Jean-Pierre Guignon, né Giovanni Pietro Ghignone (10 February 1702 – 30 January 1774) was an 18th-century Franco-Italian composer and violinist.

== Life ==
Born in Turin, Guignon was the son of a merchant from this city and a disciple of Giovanni Battista Somis. He gave his first performance in Paris in 1725. He became a musician in the chapel of the Prince of Savoie-Carignan in 1730, a position he retained for about 20 years. At the same time, he was admired by the queen and also entered the royal chapel in 1733, where he remained until his pension in 1762.

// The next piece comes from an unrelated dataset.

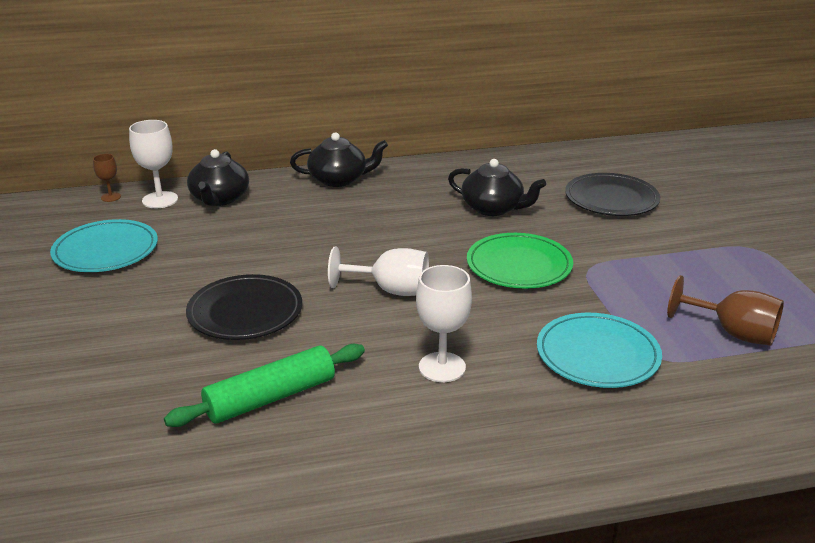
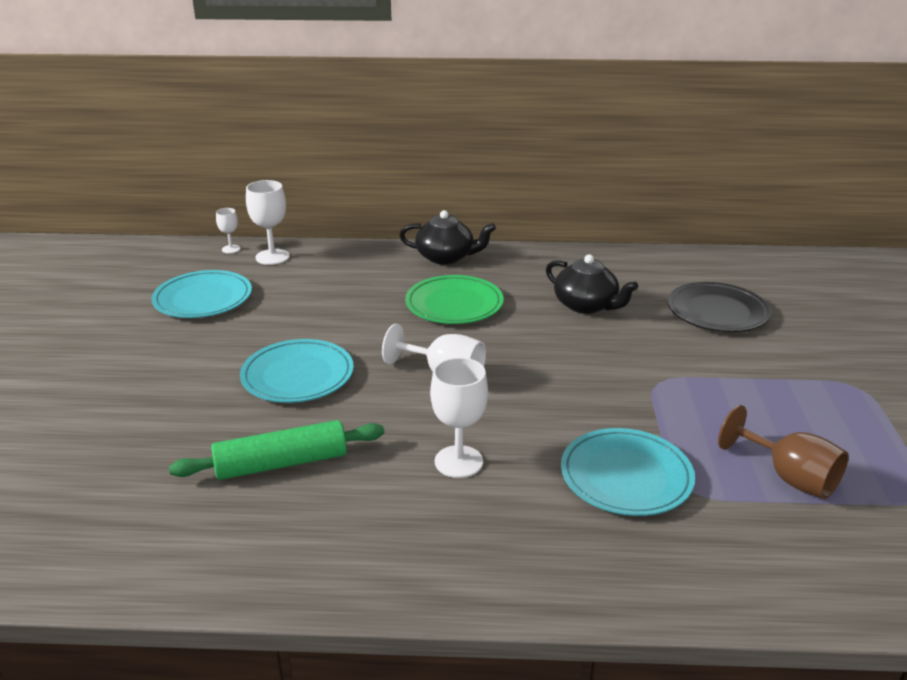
camera: 15 degrees right, 0 degrees up
(111, 197) = (231, 249): brown goblet -> white goblet
(219, 199) = (326, 262): black teapot -> none
(245, 312) = (297, 375): black plate -> turquoise plate
(519, 265) = (586, 368): green plate -> green plate (454, 304)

His merits as a violinist earned him the nickname of "Roy des violonistes", i.e. director of the ménestrandise, a title which was then in disuse and which would be deleted after him. The performances of his own concertos and those of the Venetian master Antonio Vivaldi at the Concert Spirituel were received with great success.

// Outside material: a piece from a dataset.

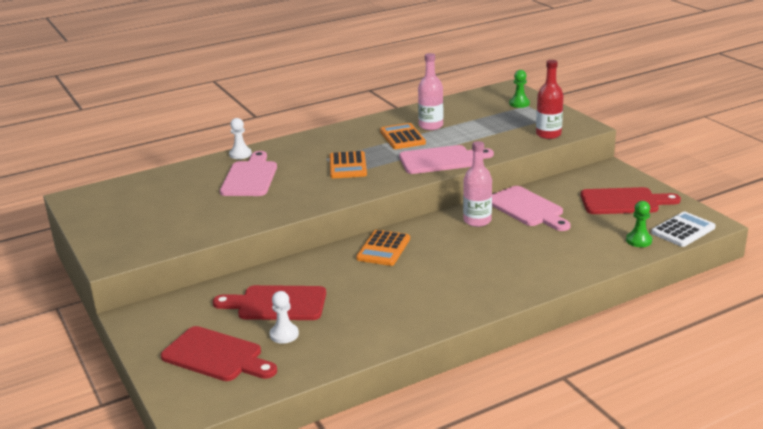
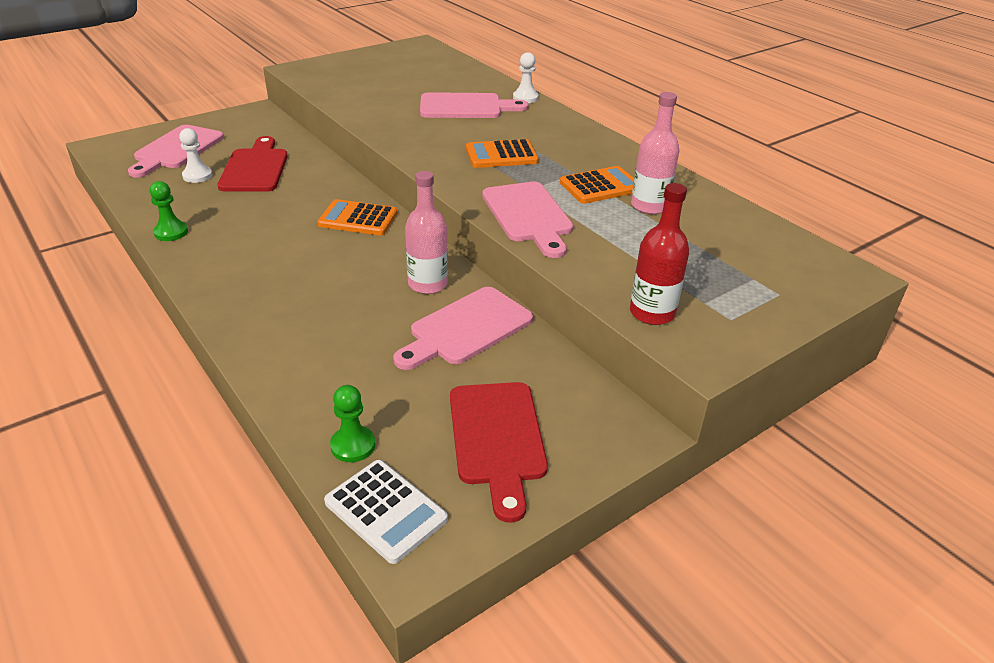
camera: 80 degrees right, 10 degrees up
(216, 356) = (176, 149): red cutting board -> pink cutting board
(519, 104) = (782, 285): green pawn -> green pawn (171, 232)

A viola da gamba piece and a solo harpsichord piece by Antoine Forqueray bears his name: La Guignon, published in 1747 by Forqueray's son Jean-Baptiste. However, the similarity of age between Guignon and Jean-Baptiste may indicate that Jean-Baptiste actually wrote the pieces, and published them in his father's name.

== Royal Maître des Ménétriers ==
In 1741, king Louis XV granted him French nationality and the title of "Royal Master of the Menetriers". Guignon thus supervised the singers and dancers of the kingdom, officially becoming the first violin of the time.

Guignon died in Versailles aged 71.

== Selected works ==
- 18 duets for two violins (Op. II, III and VII),
- 17 violin sonatas with basso continuo (Op. I and VI)
- 1 sonata for transverse flute with basso continuo (Op. I No 8)
- 12 trio sonatas (Op. IV and V)
- His violin concertos, masses and other compositions were not printed.